Wednesday, February 24, 2010

I keep telling you that Band Names are important....

16 year-old Blonde Twin sisters Jennifer & Jessica Farr were supposed to be the next big Pop sensation; great singers w/ that BAREST hint of naughty twincest appeal that would never be acknowledged, wink wink. Unfortunately, their handlers could not have picked a worse group name: "Wet Juicy Farr Twins."  

I'll wait....

Thursday, February 18, 2010

Bill Simmons on Big Guys

Bill Simmons (a.k.a. "The Sports Guy) is my favorite Sports Columnist. He writes for's Page 2 on what's called Sports Guy's World.  I was reading his annual column of most valuable contracts in the NBA when I came across this gem: 

"If you ever played basketball, you know there's one rule with big guys: Make sure they touch the ball enough. If they don't get enough touches, they get cranky. They stop running the floor. They stop setting good picks. They stop crashing the boards. Big guys are like women -- they need affection, they need to be stroked every so often, and if you ignore them, they start to resent you."

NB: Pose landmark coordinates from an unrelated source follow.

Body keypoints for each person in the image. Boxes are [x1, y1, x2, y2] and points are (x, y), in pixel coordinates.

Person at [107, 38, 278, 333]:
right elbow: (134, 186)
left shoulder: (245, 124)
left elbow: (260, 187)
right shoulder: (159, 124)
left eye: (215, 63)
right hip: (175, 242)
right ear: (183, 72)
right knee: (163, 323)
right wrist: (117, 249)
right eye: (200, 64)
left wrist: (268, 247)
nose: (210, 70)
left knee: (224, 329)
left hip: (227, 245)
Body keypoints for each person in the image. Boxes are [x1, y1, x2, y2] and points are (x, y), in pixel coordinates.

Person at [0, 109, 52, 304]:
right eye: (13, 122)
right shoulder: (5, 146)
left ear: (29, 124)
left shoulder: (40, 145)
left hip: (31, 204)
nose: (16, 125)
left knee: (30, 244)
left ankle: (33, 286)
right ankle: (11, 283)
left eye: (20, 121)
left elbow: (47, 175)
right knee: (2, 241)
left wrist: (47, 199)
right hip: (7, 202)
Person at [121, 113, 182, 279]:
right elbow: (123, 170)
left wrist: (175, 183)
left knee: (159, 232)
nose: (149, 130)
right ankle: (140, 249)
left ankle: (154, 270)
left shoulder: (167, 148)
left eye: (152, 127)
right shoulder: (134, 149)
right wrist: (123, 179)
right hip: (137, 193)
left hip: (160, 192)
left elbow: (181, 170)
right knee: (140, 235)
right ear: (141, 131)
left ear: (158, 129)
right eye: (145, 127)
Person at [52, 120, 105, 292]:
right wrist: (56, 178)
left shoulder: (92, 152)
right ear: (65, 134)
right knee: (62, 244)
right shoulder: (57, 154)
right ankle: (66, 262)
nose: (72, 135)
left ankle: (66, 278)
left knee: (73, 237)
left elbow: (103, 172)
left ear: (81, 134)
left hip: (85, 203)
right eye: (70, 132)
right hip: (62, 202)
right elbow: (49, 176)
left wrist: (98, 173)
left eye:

Now that's some genius insight.  And, just for the heck of it (since I Twittered and Facebooked it) - here is a quote from another part of the column. Bill was talking about All-Star Weekend (last Friday-Sunday in Dallas). Rather than try to set-up the quote properly, I'm just going to reprint the entire story. I hope that's legal. 

....So it's 2:45 in the morning on Friday night. All the Dallas bars and parties have either closed down or stopped letting people in. I'm standing on Main Street with a bunch of people, including Worldwide Wes, the renowned NBA power broker who's really a cross between Confucius, a benevolent uncle and The Wolf in "Pulp Fiction" to assorted NBA superstars and up-and-coming stars. Known as "Uncle Wes" to the players, he carries more weight within the league than basically anybody. Because he keeps such a low profile, I could never figure out why. Which is why I went out of my way to spend some time with him on Friday night.
Back to Main Street: We're standing with a young player who wants the night to keep going. The young player pushes to find another bar even though the odds are against it. Uncle Wes makes a face. He's squashing this right now.

"Nothing good can happen at this point," Wes explains simply. "You can't chase the night. When the night is over, the night is over. That's just the way it is. You just gotta wake up tomorrow and hope for a better day."

Uncle Wes had spoken. I am not exaggerating by saying it's a strangely profound moment. Within 15 seconds, our group splinters in three directions to look for cabs. I find one with my friend Connor. We climb in. We look at each other.

"I will never be able to properly explain that story to anyone," Connor said.

Agreed. You can't chase the night. It was like hearing a human fortune cookie. I went back to my hotel, took my contacts out, crawled into bed and hoped for a better day. These are the things that happen at NBA All-Star Weekend.

Tuesday, February 09, 2010

Homer and Marge

Marge: So… you want to go on tour with a traveling freak show.
Homer: I don't think I have a choice, Marge.
Marge: Of course you have a choice.
Homer: How do you figure?
Marge: You don't have to join a freak show just because the opportunity came along.
Homer: You know, Marge, in some ways, you and I are very different people.

This quote comes from the Homerpalooza Episode (recap on or an expanded section on the Simpsons Archive, with quotes, gags, jokes, and more)

Anyway, Homer accidentally takes a canon-ball in the gut and lives, prompting an offer that he join the "Pageant of the Transmundane" (which by the way would make a great Fantasy Football team name or a prog-rock group & album name) - leading to a jump-cut where Homer has obviously just told Marge.

There is no way to describe how funny this exchange is without hearing it. What makes the whole thing work is that Homer doesn't make any jokes or act crazy. He's calm, polite, thoughtful, as if he's considering the strange ideas of someone from a far-off land, so foreign to him, and not in any way applicable, but interesting nonetheless.  My entire family (especially my brother and I) use this quote regularly when someone says something so profoundly outside our experience. You should too!